A Mea Culpa to My Dear Mom
I was lying on a massage table today on the third floor of a house that looked like it would be more at home in New Orleans than Oakland — sort of crumbling and regal, a giant palm tree towering into the sky out front. New agey music was playing out of a desktop computer. An Ansel Adams landscape hung on the wall next to cherry, agnostic prayer flags. Tiny, delicate needles were protruding all over my body. My calves were tingling. My head was throbbing. And it hit me: cynicism about non-Western medicine is a luxury.
Which is to say, I’m sorry for all the times I made fun of your alternative healing regimens. I was lying there — 35 years old with an immune system that feels like it’s all but gone to sleep on the job, and realized that people who shun acupuncture or herbs have likely never been forced to reckon with the limitations, not just of their own bodies, but of Western medicine.
I’m in a major moment of reckoning with limitations, Mom.
I remember once when I was snooping around in the attic of our childhood home and found this cupboard with all of your old appointment books stacked one on top of the other. I flipped through them and marveled at the tiny, penciled appointments crowding out every little blank space. There were notes about the carpool and book club, reminders about dropping off food for someone who was struggling and picking up birthday presents for cousins. It all seemed so official. So busy.
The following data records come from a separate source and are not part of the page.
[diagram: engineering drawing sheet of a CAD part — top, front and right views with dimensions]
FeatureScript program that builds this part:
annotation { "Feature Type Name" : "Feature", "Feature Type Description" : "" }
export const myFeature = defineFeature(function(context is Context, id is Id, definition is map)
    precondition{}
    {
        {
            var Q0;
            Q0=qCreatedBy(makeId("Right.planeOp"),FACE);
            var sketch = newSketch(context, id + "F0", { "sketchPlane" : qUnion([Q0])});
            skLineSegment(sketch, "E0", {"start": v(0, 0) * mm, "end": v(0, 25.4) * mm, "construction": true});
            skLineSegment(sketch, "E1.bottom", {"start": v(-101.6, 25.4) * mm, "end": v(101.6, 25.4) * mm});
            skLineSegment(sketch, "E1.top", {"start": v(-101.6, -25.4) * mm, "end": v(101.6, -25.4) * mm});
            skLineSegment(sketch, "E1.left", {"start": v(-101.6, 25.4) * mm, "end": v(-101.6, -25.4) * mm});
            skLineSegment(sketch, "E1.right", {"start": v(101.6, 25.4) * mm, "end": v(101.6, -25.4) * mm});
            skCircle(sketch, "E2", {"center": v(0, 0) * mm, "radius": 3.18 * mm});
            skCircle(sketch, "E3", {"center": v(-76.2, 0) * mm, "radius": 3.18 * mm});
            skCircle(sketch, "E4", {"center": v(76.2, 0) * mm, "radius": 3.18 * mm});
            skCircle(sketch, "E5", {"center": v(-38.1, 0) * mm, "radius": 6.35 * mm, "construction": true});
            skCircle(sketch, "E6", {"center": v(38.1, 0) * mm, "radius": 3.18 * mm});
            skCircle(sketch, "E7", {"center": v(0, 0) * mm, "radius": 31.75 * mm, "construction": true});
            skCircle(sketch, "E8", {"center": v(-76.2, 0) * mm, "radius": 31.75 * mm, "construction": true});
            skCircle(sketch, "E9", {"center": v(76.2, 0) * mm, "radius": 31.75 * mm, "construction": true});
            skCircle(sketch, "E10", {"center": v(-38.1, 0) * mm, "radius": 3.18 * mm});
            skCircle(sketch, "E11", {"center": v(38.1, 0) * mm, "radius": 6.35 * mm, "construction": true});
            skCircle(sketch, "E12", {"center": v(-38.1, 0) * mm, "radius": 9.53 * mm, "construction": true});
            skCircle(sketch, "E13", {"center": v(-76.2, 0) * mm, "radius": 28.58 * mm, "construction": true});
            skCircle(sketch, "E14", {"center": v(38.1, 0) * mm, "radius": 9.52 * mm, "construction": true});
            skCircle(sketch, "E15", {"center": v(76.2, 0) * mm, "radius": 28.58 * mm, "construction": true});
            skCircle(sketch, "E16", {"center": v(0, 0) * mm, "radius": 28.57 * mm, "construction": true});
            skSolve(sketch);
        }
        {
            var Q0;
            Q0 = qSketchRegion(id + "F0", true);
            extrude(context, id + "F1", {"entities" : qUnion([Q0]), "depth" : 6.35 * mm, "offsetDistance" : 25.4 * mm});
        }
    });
At the time, I was confused: Why would you keep appointment books filled with information about the past?
Now I know. These books were the archive of your own daily struggle with limitation. They marked, albeit in a mundane language, the cacophonous rhythms of a working mother. They were a map that you could trace back to your own autoimmune illness — the thing that led you down so many roads less traveled in order to be healed.
You were a woman in the eye of the storm. I was an eye-rolling adolescent. I wished you could just go to regular doctors like everyone else’s parents, let us get antibiotics so we could get better, faster — not carry around those Ziplocs filled with supplements and horse yeast and god knows what else. I wished, of course, most ferociously, for you to be well. But at least if you couldn’t be well, couldn’t you at least be normal?
The acupuncturist asked me, “How’s your spirit?”
I said, “Anxious. Overwhelmed.”
No doctor has ever asked me about my spirit before, which strikes me, now, after all those years and eye rolls, as totally not normal. Why wouldn’t a healing professional want to understand how your emotional life was informing your physical health? It’s like the majority of Western doctors are assessing their patients with one eye closed.
For what it’s worth, I get it now, Mom. My Google calendar is chock-full. My immune system is on the fritz. I’m trying to take care of myself. I’m trying to get taken care of. And I’m lying in a room with needles sticking out of my body thinking about how you are, once again, right. About pretty much everything.